(b) The Investment Manager shall (directly or through an Affiliate) maintain a staff trained and experienced in the business of identifying and structuring transactions contemplated by the Partnership Agreement. Services to be rendered by the Investment Manager in connection with the Partnership’s investment program shall include:
(i) analysis and investigation of potential Portfolio Entities, including their products, services, markets, management, financial situation, competitive position, market ranking and prospects for future performance and analyzing other Investments, including primary and secondary investments in funds;
(ii) analysis and investigation of potential dispositions of Investments, including identification of potential acquirers and evaluation of offers made by such potential acquirers;
(iii) structuring of acquisitions of Investments, including through BXPE US Aggregator (CYM) L.P. and other Intermediate Entities;
(iv) identification of bank and institutional sources of financing, arrangement of appropriate introductions and marketing of financing proposals;
(v) supervision of the preparation and review of all documents required in connection with the acquisition, disposition or financing of each Investment;
(vi) monitoring the performance of Portfolio Entities and, where appropriate, providing advice to the management of the Portfolio Entities at the policy level during the life of an Investment;
(vii) arranging and coordinating the services of other professionals and consultants, including Blackstone; and
(viii) providing the Partnership with such other services as the General Partner may, from time to time, appoint the Investment Manager to be responsible for and perform.
(c) Notwithstanding the services provided by the Investment Manager, the Investment Manager shall not be authorized to manage the affairs of, act in the name of, or bind the Partnership.
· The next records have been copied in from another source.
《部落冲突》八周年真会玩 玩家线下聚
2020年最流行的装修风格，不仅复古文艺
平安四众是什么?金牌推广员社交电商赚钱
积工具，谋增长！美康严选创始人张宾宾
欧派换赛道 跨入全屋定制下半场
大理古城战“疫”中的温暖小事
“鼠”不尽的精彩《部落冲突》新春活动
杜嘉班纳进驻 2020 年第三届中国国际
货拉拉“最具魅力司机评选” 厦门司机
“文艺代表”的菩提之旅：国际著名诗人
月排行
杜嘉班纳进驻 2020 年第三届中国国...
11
The management, policies and operations of the Partnership shall be the responsibility of the General Partner acting pursuant to and in accordance with the Partnership Agreement, and all decisions relating to Partnership matters, including, without limitation, the acquisition, management and disposition of Investments, shall be made by the General Partner acting pursuant to and in accordance with the Partnership Agreement.
(d) The General Partner, on behalf of the Partnership, shall appoint the Investment Manager to be responsible for and perform all functions as, in the General Partner’s reasonable discretion, constitute: (i) portfolio management and risk management functions in respect of the Partnership, and (ii) such other functions or responsibilities (if any) as the General Partner determines are appropriate to be carried out by the Investment Manager, in each case, in substitution for, and to the exclusion of, the General Partner. The General Partner will monitor the Investment Manager’s performance of such functions. For the avoidance of doubt, the Investment Manager shall be permitted to engage one or more Affiliates to serve as a sub-manager.